(Scene comparison data)
---------------
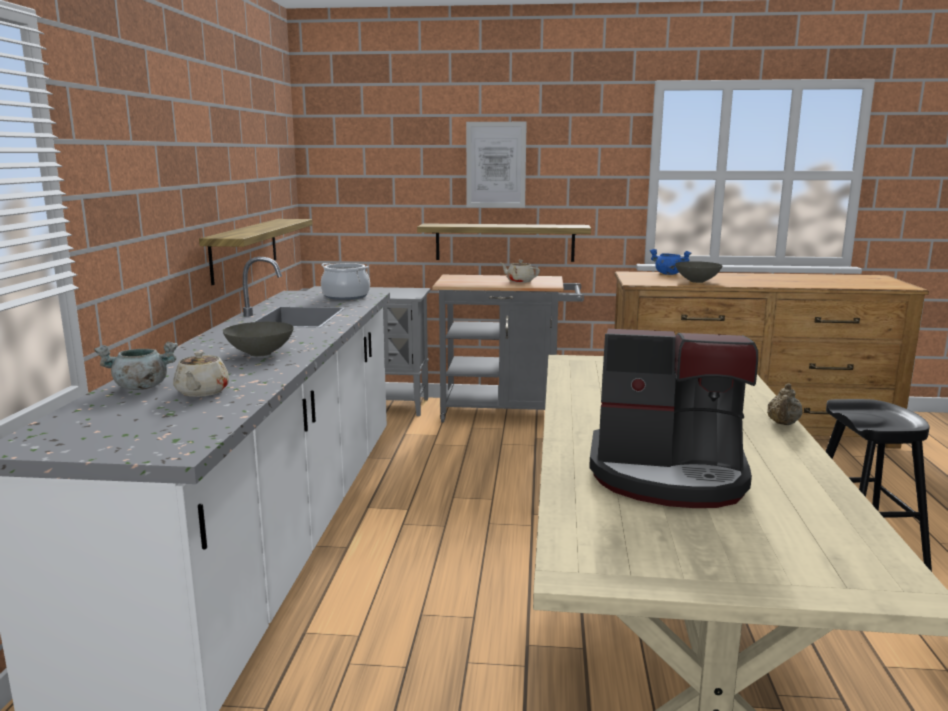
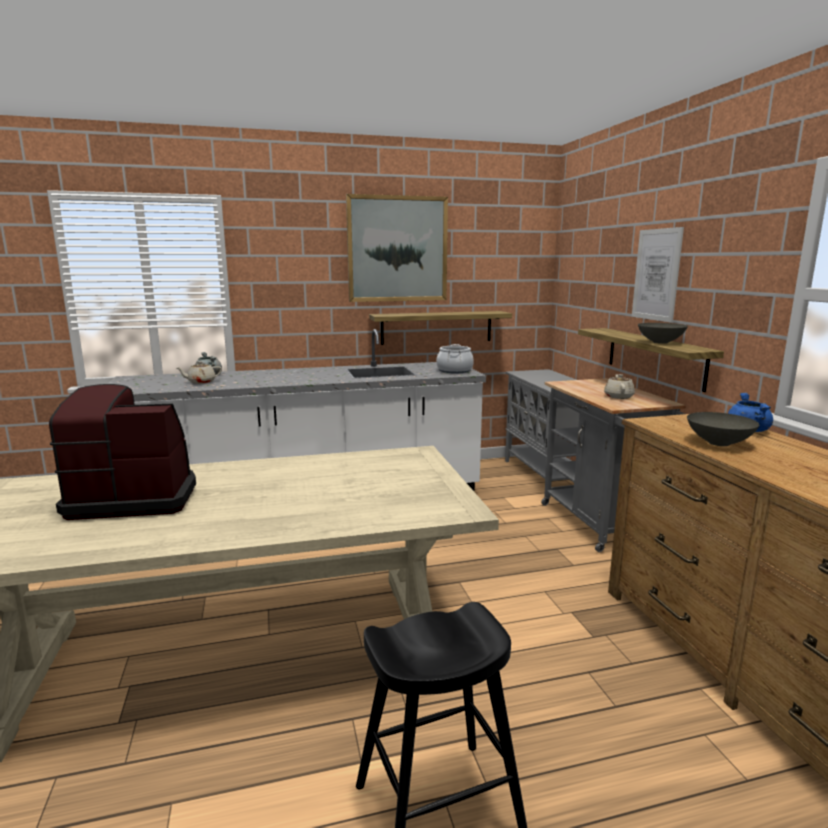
camera: 70 degrees right, 0 degrees up
(210, 134) = (397, 249): none -> picture
(259, 354) = (278, 378): grey bowl -> grey bowl (659, 342)
(668, 475) = (134, 498): coffee machine -> coffee machine turned 90 degrees clockwise
(783, 424) = (257, 536): beige teapot -> none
---------------
Final part of the records: return the line that contains "(210, 134) = (397, 249): none -> picture" and every line after it, exactly, with no other lines added.

(210, 134) = (397, 249): none -> picture
(259, 354) = (278, 378): grey bowl -> grey bowl (659, 342)
(668, 475) = (134, 498): coffee machine -> coffee machine turned 90 degrees clockwise
(783, 424) = (257, 536): beige teapot -> none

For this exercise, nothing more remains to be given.